6/17/2025
The Law School Times【ロー入試参考答案】
岡山大学法科大学院2024年 民事訴訟法
問題2 問1
1. 訴訟物
売買契約に基づく300万円の代金支払請求権
2. 論拠
⑴本件で原告は一部請求をしているが一部請求における訴訟物の範囲が問題となる。
⑵この点について、原告には実体法上私的自治の原則から、債権の分割行使が可能であり、訴訟法上も当事者には訴訟の開始、審判対象の特定やその範囲の限定、訴訟の終了の権能を認める建前たる処分権主義(民訴246条参照)が認められているため、一部請求後の残部請求も認めるべきである。
もっとも、一部であることを明示せずに訴えを提起した原告が、残部について自由に請求できるとすると、被告にとって不意打ちとなる。
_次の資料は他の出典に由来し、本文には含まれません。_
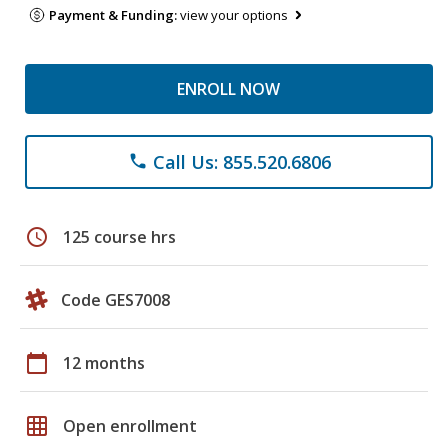
Payment & Funding:
view your options
ENROLL NOW
Call Us: 855.520.6806
phone
schedule
125 course hrs
Code GES7008
calendar_today
12 months
grid_on
Open enrollment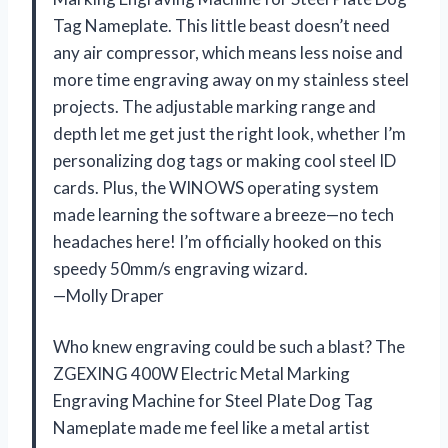
Tag Nameplate. This little beast doesn’t need
any air compressor, which means less noise and
more time engraving away on my stainless steel
projects. The adjustable marking range and
depth let me get just the right look, whether I’m
personalizing dog tags or making cool steel ID
cards. Plus, the WINOWS operating system
made learning the software a breeze—no tech
headaches here! I’m officially hooked on this
speedy 50mm/s engraving wizard.
—Molly Draper
Who knew engraving could be such a blast? The
ZGEXING 400W Electric Metal Marking
Engraving Machine for Steel Plate Dog Tag
Nameplate made me feel like a metal artist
そこで、原告が一部請求であることを明示している場合に限り、当該一部が独立した訴訟物となる。
⑶したがって、本件ではXは300万円が一部である旨を明示しているので、同債権のうち300万円部分が訴訟物になる。
問題2 問2
1. 本件で、Xは別訴においてXY債権のうち本訴で明示しなかった200万円の支払いを求める訴えを提起しているが、かかる別訴は二重起訴の禁止(民事訴訟法(以下略)142条)に抵触し不適法とならないか。二重起訴の禁止の「事件」の同一性の判断基準が問題となる。
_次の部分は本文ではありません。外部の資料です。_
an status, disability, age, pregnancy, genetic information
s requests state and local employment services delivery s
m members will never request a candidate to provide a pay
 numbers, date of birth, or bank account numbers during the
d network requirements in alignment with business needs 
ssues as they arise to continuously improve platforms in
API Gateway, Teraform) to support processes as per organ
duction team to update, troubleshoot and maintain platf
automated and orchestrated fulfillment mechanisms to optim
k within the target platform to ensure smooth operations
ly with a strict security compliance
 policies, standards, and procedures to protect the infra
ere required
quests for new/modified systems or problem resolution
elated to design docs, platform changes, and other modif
⑴そもそも、同条の趣旨は、被告の応訴の煩、訴訟不経済、審理の矛盾抵触のおそれという弊害の防止にある。そこで、「事件」の同一性の有無は、①当事者の同一性及び②訴訟物の同一性により判断されると解する。
⑵これを本件についてみると、まず、本件で本訴と別訴の当事者はともにXとYであり、同一といえる(①充足)。
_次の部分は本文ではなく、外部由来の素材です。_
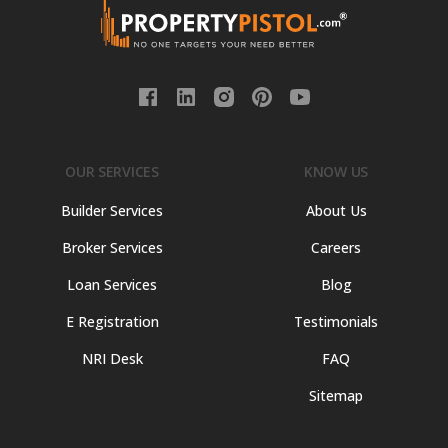
OUR SERVICES
KNOW US
Builder Services
About Us
Broker Services
Careers
Loan Services
Blog
E Registration
Testimonials
NRI Desk
FAQ
Sitemap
もっとも、本件では、前述のように、本訴でXは債権の一部請求である旨を明示しているため、本訴の訴訟物はXY債権の一部である300万円の代金支払請求権である一方、別訴の訴訟物はその残部である200万円の代金支払請求権であり、訴訟物が同一であるとはいえない。しかし、本訴及び別訴で審理となる債権は同一であり、異なる判断がなされることによって、実質的には審理が矛盾抵触するおそれがあるといえる。また、被告の応訴の煩、訴訟不経済についても生じるおそれが存する。
⑶したがって、本件において別訴を提起することは、142条の趣旨に反して許されないというべきである。
2. よって、本件で、別訴は不適法却下されるべきである。